El estudio aporta unas conclusiones más detalladas que se exponen a continuación. En primer lugar, por grupos de edades, uno de los hallazgos realizados reside en que los individuos del grupo más joven (clasificados como millennials) mostraron tener peores conceptos financieros básicos, pero mejores percepciones que los mayores de 50 sobre el riesgo.

Por otra parte, los inversores mayores de 50 años mostraron mayor disposición a identificar el producto correcto para sus necesidades de ahorro en el largo plazo respecto a los jóvenes. No obstante, el estudio detectó que sólo el 56% de esta cohorte de individuos tomó posteriormente la decisión adecuada. En líneas generales, la muestra española mostró aptitudes inferiores a la media europea del estudio para resolver el riesgo de longevidad. "Esto no es un buen augurio, dado que estos grupos de población tendrán que asumir más responsabilidad y ser más activos en lo que respecta a su planificación financiera y de jubilación que las generaciones anteriores ", apunta Marisa Aguilar.

Finalmente, los jóvenes españoles obtuvieron mejor puntuación que los mayores en las preguntas sobre diversificación y escenarios de liquidez: los mayores de 50 mostraron una disposición mayor a eludir la toma de decisiones adecuadas sobre riesgos, tomando en cambio riesgos innecesarios.

Por géneros, el estudio ha detectado que el porcentaje de respuestas correctas sobre educación financiera es un 34% superior en el caso de los hombres respecto a las mujeres (esta diferencia es prácticamente inexistente entre los menores de 35 años). En cuanto a conocimientos de riesgo, la proporción es más del doble de alta. Estos resultados están en línea con la media europea.

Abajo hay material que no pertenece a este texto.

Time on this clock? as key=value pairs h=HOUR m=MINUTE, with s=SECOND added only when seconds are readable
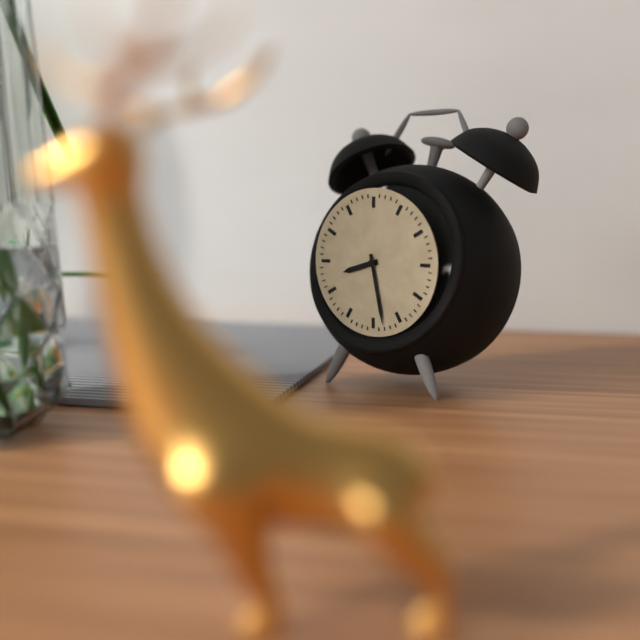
h=8 m=28
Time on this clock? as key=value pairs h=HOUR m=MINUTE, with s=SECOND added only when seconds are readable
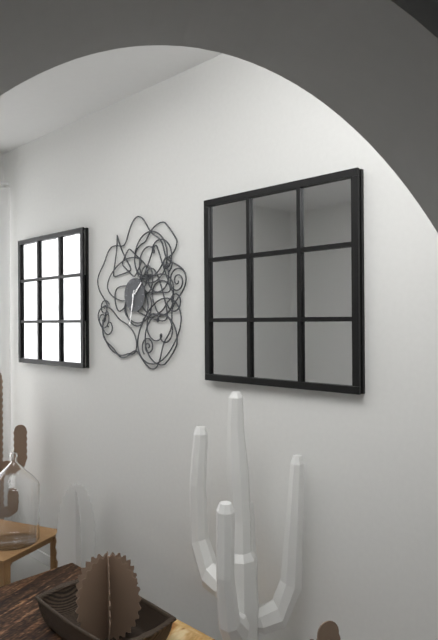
h=1 m=32
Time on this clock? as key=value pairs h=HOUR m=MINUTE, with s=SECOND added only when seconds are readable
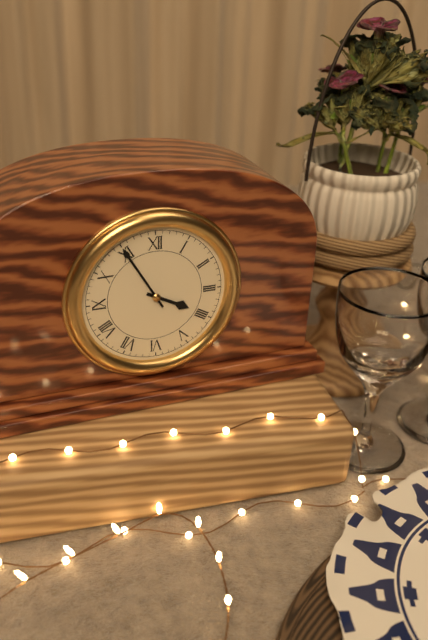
h=3 m=55
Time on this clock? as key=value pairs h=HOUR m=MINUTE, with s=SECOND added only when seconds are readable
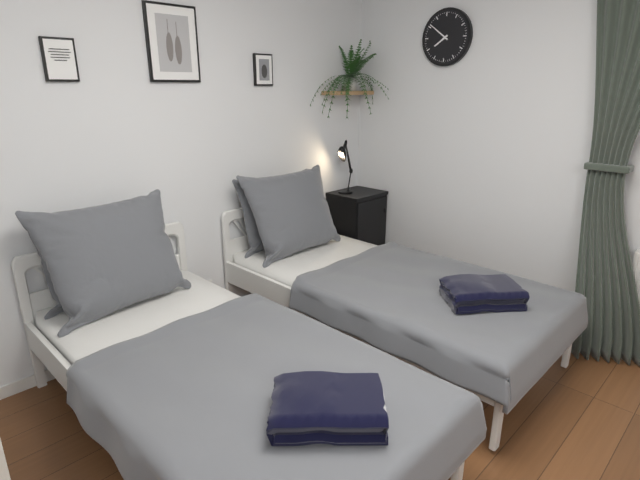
h=7 m=51
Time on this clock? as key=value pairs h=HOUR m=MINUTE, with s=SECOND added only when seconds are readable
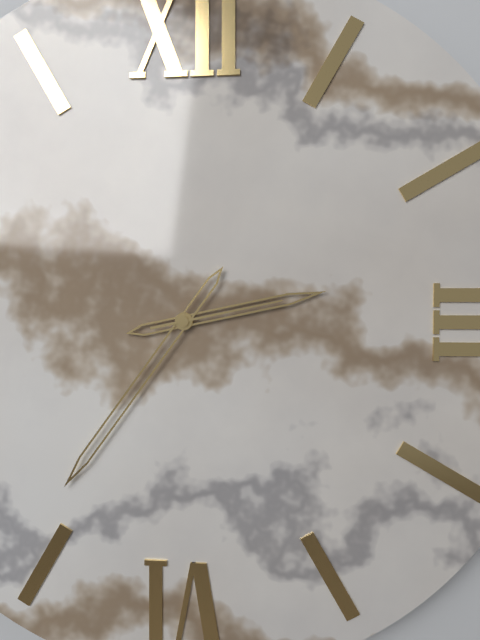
h=2 m=36 s=13
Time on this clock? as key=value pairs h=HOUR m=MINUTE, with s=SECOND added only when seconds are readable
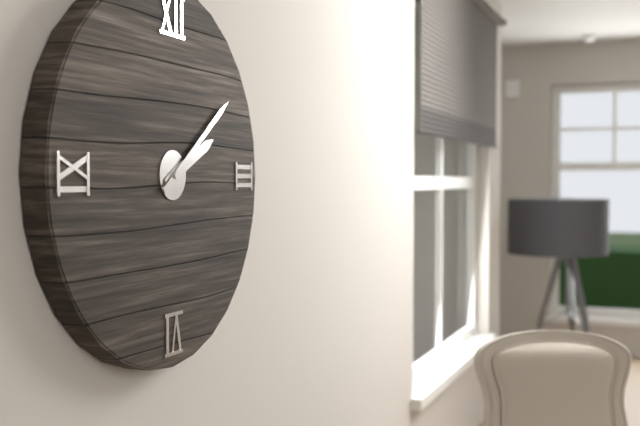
h=2 m=9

La diferencia, no obstante, ha residido en la proporción de mujeres que declaran ser responsables de la toma de decisiones financieras, que ha sido más baja en España respecto a otros países de la muestra.

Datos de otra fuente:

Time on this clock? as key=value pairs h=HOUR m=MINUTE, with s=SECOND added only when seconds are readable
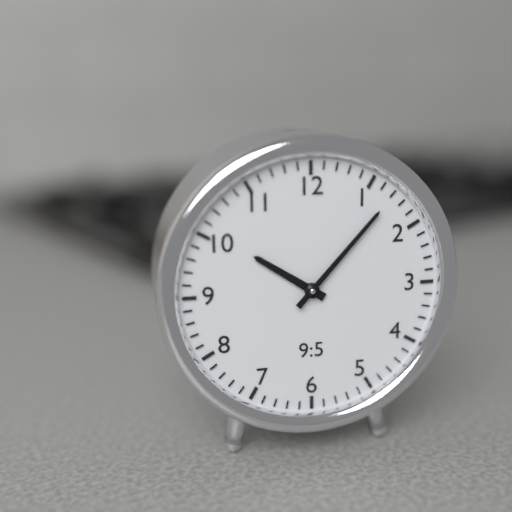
h=10 m=7
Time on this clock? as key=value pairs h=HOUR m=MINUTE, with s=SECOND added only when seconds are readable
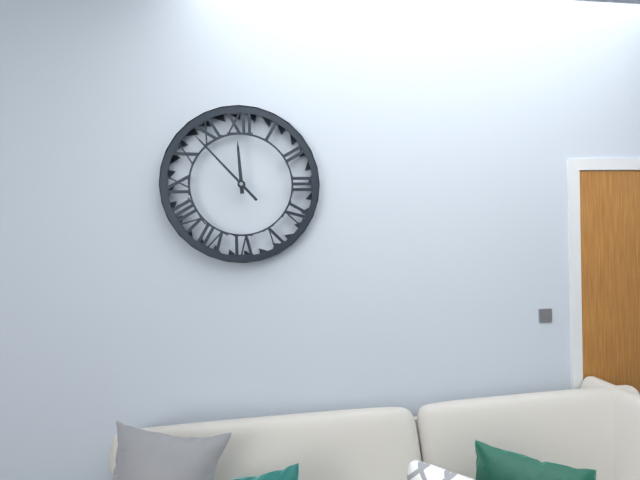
h=11 m=53
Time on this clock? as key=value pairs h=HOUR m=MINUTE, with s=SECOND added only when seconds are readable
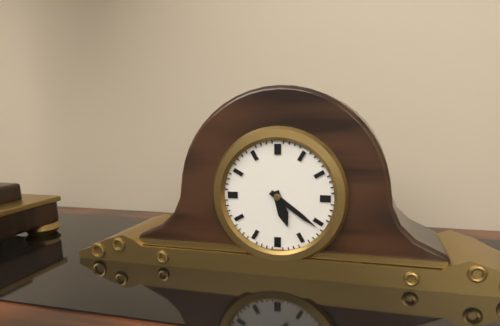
h=5 m=21
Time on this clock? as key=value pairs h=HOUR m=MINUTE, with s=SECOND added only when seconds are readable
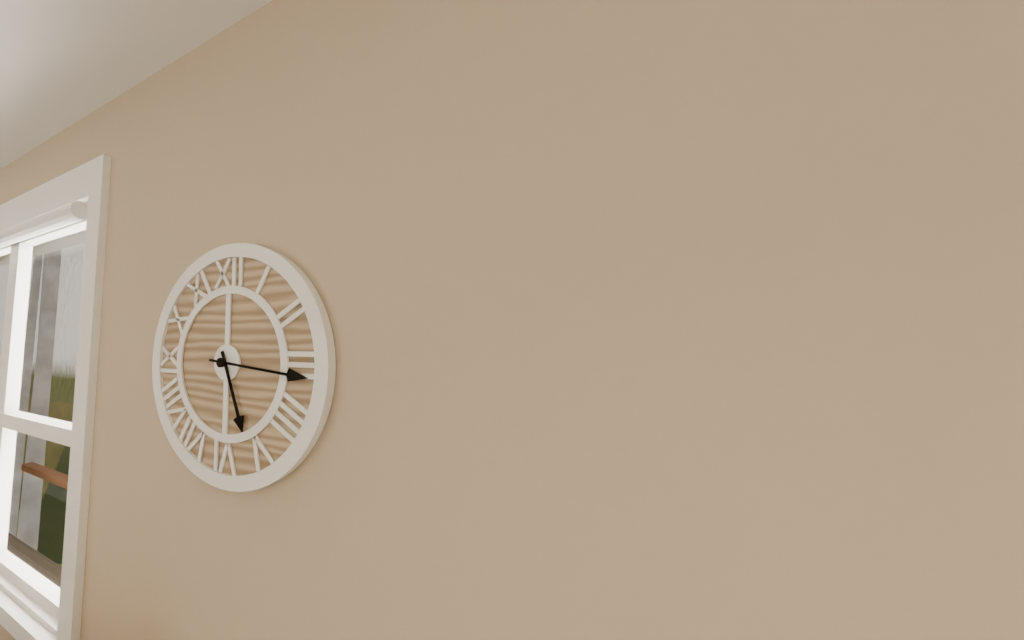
h=5 m=16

Por localización, el estudio ha detectado que la brecha entre habitantes de áreas metropolitanas y no metropolitanas es superior a la media europea, y notablemente más pronunciada entre los menores de 35 años. También se han distinguido diferencias considerables en la percepción sobre la utilidad del asesoramiento financiero, en este caso entre los inversores con mayor y menor formación. Los inversores con más educación se mostraron de hecho muy positivos respecto a los beneficios de recibir asesoramiento. Aguilar encuentra igualmente preocupante este último dato, dado que “los grupos más propensos a percibir el asesoramiento financiero profesional como inútil son los que más se beneficiarían de él”, una tendencia que también es aplicable a los encuestados de la muestra portuguesa, indica. “A pesar de ello, la buena noticia es que la población en España y Portugal considera el asesoramiento mucho más útil que la media europea", concluye la responsable de ventas.